Given SAI is possible, regulation on AI is necessary to prevent people from making a UFAI. Alternatively, an SAI which is not fully aligned but has not goals directly conflicting with ours might be used to prevent the creation of UFAI.

comment by Donald Hobson (donald-hobson) · 2020-01-13T13:25:24.069Z · score: 1 (1 votes) · LW(p) · GW(p)

This seems like one potential path, but for it to work, you would need a government structure that can survive without successful pro AI revolutionaries for a billion years.
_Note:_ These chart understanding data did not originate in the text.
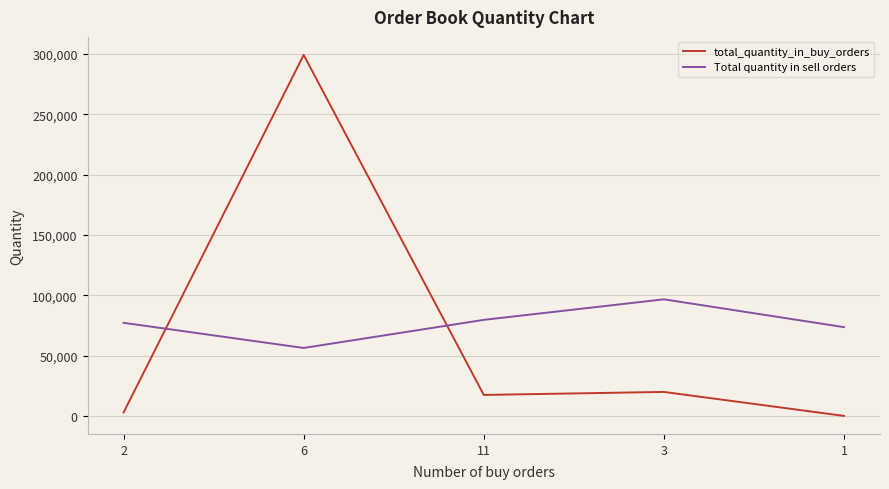

What is the total value across all series at 3?

116700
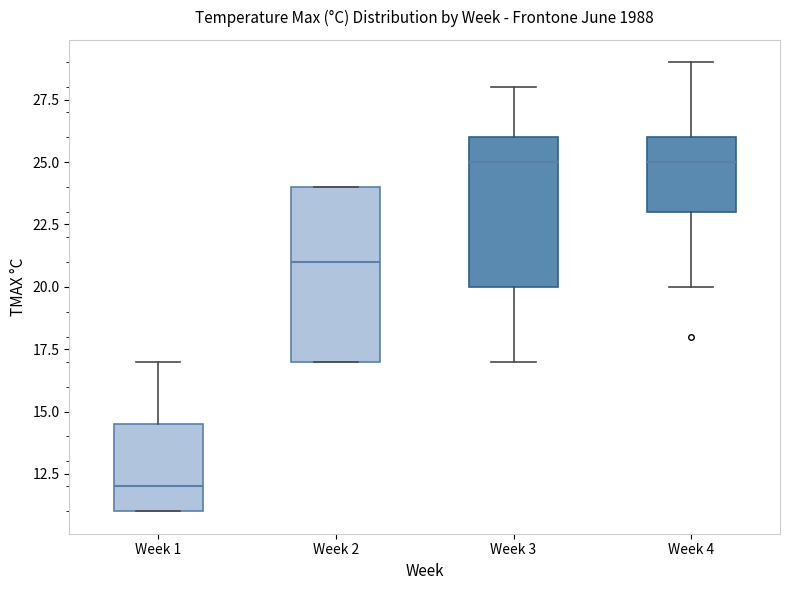

Which box's median line is the lowest?

Week 1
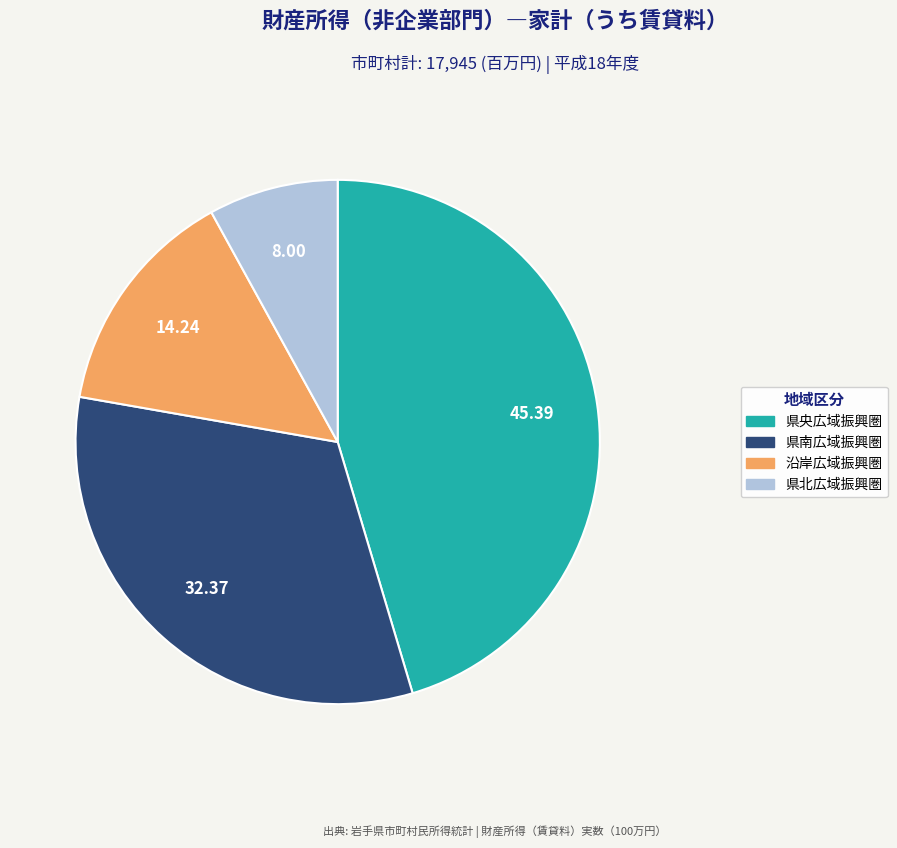

What is the smallest slice in the pie chart?

県北広域振興圏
You also need law enforcement good enough to stop anyone trying to make UFAI, with not a single failure in a billion years. As for a SAI that will help us stop UFAI, can explain 1) how it would help and 2) how it would be easier to build than FAI?

You also need to say what happens with evolution, given this kind of time, and non ancestral selection pressures, evolution will produce beings not remotely human in mind or body. Either argue that the evolution is in a morally ok direction, and that your government structure works with these beings, or stop evolution by selective breeding - frozen samples - genetic modification towards some baseline. Then you just need to say how all human populations get this, or how any population that doesn't won't be building UFAI.

comment by AprilSR · 2020-01-15T00:18:51.731Z · score: 1 (1 votes) · LW(p) · GW(p)

I have no comment on how plausible either of these scenarios are. I'm only making the observation that long term good futures not featuring friendly AI require some other mechanism preventing UFAI from happening. Either SAI in general would have to be implausible to create at all, or some powerful actor such as a government or limited AI would have to prevent it.